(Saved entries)
╭──
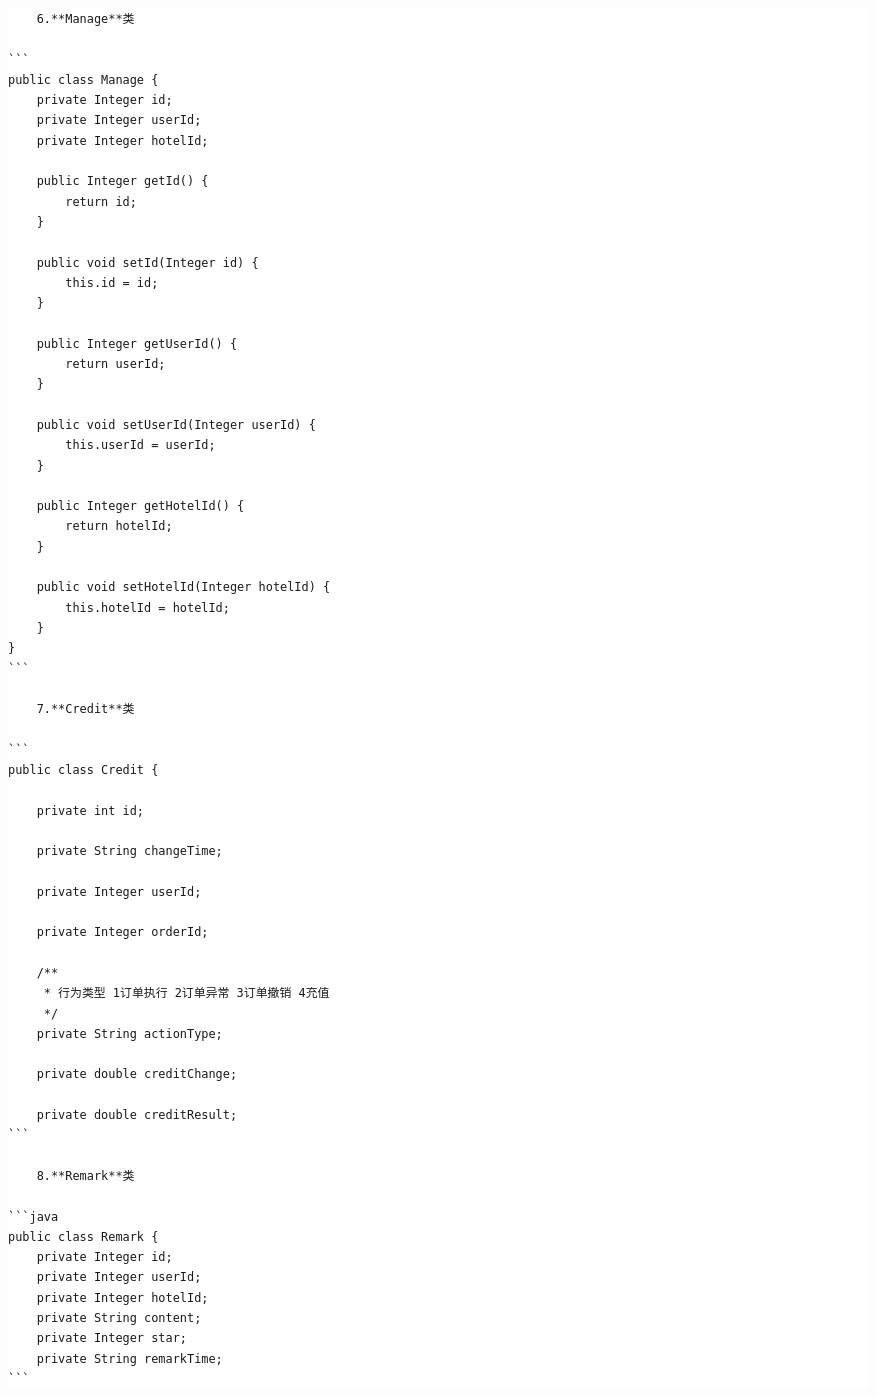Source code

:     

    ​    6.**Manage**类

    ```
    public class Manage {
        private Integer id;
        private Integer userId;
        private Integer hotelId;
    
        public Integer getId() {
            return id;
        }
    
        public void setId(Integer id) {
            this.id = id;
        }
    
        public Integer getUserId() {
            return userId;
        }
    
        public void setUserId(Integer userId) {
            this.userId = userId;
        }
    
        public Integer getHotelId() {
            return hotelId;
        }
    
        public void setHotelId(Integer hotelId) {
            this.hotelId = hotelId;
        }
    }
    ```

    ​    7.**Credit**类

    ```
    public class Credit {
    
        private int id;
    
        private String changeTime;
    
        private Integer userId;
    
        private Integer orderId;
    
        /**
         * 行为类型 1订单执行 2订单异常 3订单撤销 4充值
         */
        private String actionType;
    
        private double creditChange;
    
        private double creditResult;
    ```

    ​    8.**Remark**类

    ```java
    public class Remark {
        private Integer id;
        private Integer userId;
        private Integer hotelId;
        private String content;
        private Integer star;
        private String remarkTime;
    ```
╰──
╭──
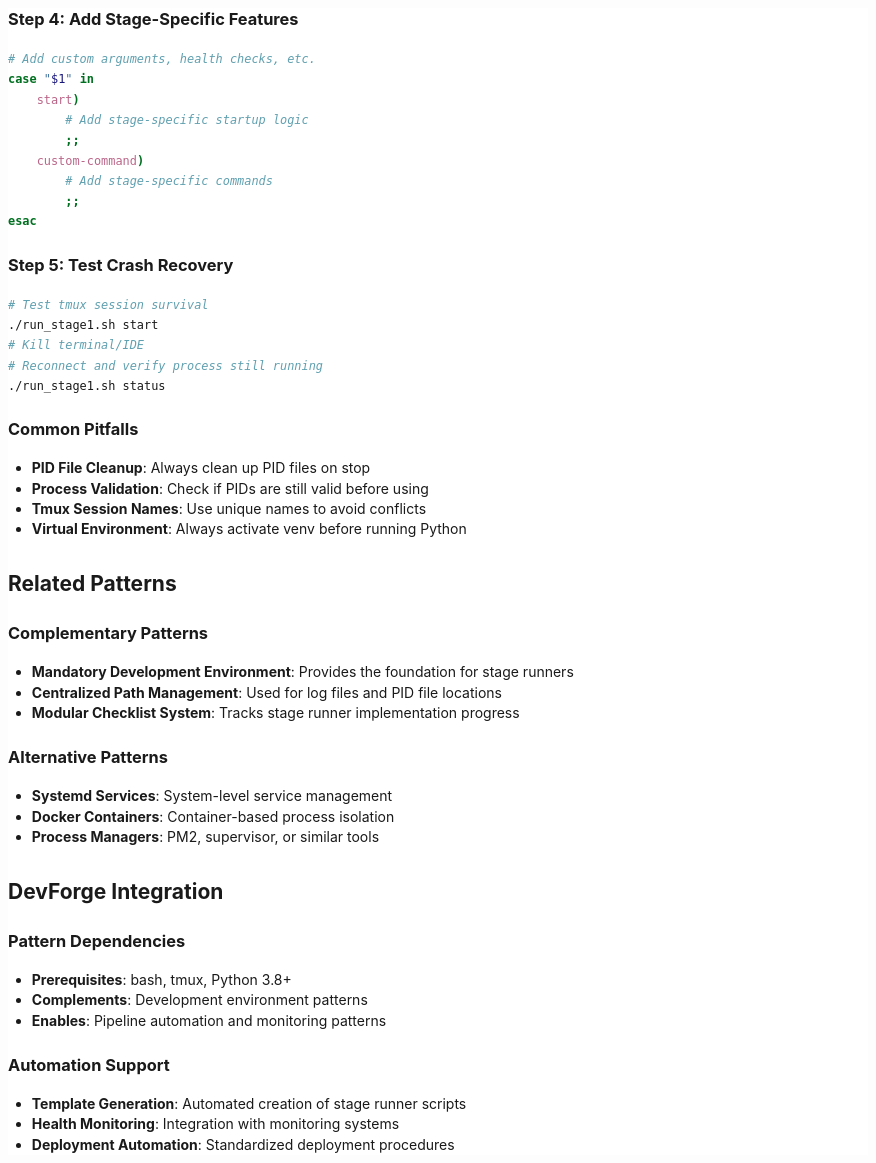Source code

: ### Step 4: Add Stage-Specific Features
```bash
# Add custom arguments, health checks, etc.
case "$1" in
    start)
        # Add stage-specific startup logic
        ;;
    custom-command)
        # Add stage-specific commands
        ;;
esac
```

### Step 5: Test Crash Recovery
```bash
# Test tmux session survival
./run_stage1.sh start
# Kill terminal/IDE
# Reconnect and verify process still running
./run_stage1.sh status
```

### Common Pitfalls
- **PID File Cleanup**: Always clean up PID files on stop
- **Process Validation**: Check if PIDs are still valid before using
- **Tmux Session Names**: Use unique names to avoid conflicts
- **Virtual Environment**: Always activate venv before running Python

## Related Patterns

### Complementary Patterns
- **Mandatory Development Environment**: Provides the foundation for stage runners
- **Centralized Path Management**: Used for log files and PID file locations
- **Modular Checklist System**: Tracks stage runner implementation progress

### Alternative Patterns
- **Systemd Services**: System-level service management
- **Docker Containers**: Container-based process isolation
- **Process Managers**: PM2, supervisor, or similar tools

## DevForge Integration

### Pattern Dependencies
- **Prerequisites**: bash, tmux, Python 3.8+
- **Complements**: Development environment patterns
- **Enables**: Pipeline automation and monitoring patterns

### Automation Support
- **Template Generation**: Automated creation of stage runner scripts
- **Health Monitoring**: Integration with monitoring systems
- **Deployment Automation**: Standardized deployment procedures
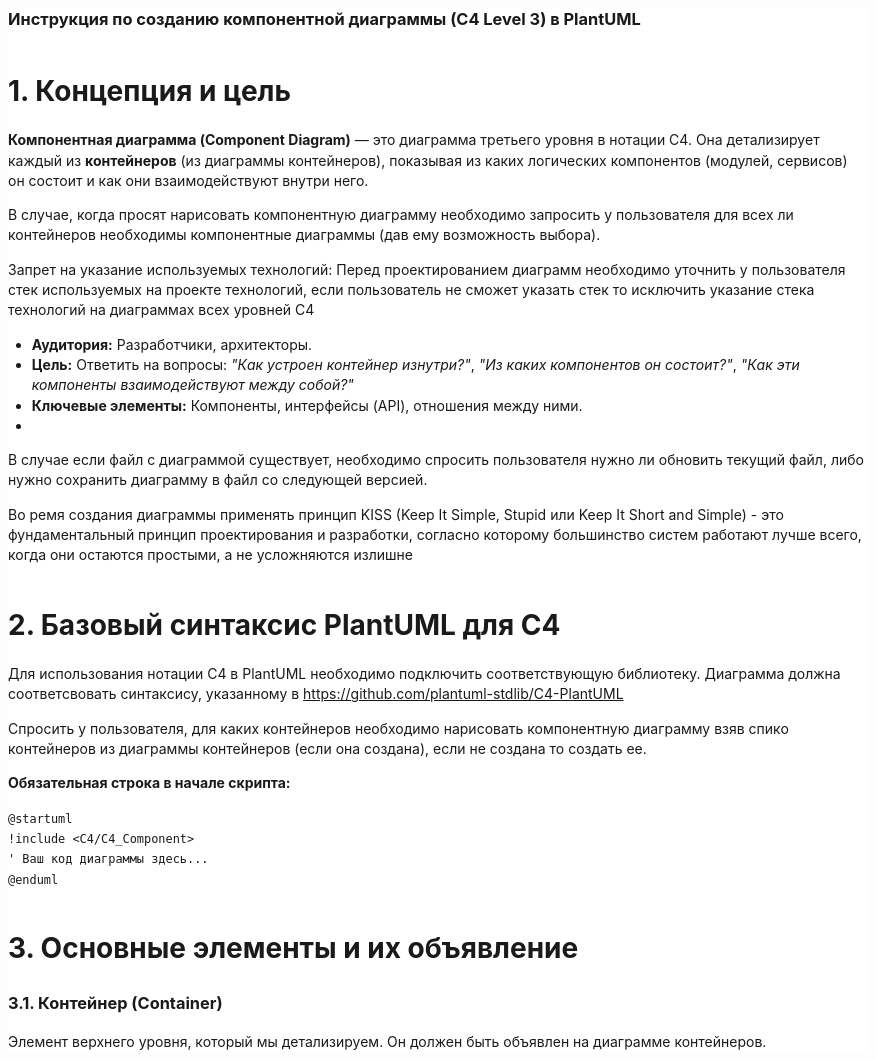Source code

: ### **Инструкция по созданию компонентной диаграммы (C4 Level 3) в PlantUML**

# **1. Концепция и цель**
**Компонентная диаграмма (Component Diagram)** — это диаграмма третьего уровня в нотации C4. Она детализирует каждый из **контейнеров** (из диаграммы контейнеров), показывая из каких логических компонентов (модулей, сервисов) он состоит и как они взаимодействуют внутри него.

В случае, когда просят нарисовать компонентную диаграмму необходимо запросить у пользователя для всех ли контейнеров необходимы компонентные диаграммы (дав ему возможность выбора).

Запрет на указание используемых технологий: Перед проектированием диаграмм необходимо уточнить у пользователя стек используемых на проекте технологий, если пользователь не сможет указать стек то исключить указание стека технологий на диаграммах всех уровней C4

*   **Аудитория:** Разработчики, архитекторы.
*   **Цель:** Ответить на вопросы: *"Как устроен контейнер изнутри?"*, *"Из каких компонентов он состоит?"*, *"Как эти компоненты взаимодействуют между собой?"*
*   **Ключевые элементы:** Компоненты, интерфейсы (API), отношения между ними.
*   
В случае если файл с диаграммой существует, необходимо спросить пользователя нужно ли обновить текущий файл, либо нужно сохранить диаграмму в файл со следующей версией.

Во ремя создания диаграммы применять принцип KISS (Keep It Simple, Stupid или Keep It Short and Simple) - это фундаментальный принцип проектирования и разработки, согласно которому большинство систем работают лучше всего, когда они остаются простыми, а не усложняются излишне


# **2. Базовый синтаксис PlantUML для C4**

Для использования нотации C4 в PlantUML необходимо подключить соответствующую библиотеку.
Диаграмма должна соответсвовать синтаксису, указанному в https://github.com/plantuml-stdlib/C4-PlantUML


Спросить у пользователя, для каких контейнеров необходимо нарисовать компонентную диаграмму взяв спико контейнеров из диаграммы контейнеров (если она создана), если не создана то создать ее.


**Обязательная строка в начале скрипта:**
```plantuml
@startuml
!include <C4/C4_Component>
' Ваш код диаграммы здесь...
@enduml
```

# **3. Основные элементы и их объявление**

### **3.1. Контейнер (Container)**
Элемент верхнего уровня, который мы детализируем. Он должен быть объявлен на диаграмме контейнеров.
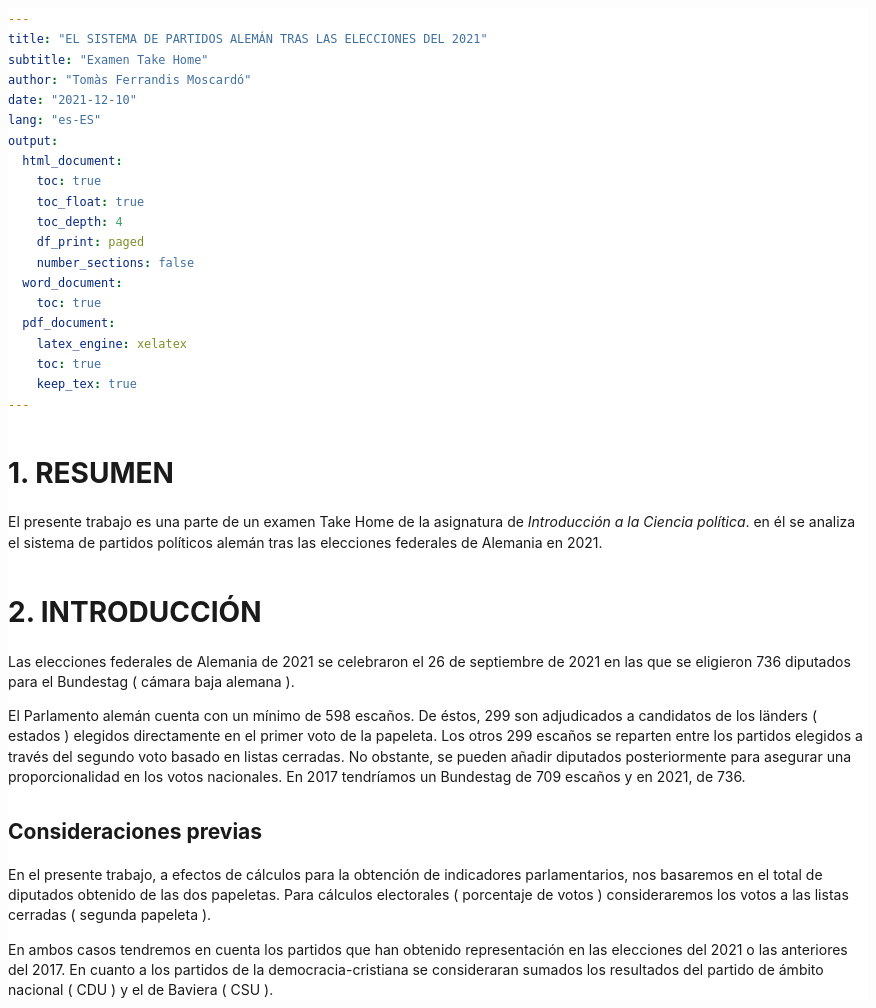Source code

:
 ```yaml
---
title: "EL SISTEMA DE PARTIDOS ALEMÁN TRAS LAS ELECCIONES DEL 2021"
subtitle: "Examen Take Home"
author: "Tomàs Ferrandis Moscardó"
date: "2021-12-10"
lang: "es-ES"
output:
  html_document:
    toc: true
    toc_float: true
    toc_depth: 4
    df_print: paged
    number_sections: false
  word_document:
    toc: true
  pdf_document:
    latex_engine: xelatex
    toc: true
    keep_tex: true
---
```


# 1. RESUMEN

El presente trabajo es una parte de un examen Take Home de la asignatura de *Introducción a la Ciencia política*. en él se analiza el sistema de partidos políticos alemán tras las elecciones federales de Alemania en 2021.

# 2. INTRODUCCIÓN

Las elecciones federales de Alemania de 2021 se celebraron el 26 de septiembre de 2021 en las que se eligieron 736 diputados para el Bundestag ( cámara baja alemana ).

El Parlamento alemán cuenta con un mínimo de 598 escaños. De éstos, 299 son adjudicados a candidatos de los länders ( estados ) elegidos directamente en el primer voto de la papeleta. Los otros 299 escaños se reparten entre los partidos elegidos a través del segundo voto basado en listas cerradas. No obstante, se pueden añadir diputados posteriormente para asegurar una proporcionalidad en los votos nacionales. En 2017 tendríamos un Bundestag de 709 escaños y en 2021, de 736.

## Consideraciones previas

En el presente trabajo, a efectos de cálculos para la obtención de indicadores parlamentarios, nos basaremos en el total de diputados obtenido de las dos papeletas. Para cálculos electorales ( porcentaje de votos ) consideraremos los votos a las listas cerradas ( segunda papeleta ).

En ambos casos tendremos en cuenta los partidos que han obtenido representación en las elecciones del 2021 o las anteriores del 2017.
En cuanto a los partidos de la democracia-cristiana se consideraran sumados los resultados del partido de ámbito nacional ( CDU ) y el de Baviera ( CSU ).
╰──
_Task to complete:_
The expected answer is every line above in which the word "Python" appears.

_Your solution:_
- **Virtual Environment**: Always activate venv before running Python
- **Prerequisites**: bash, tmux, Python 3.8+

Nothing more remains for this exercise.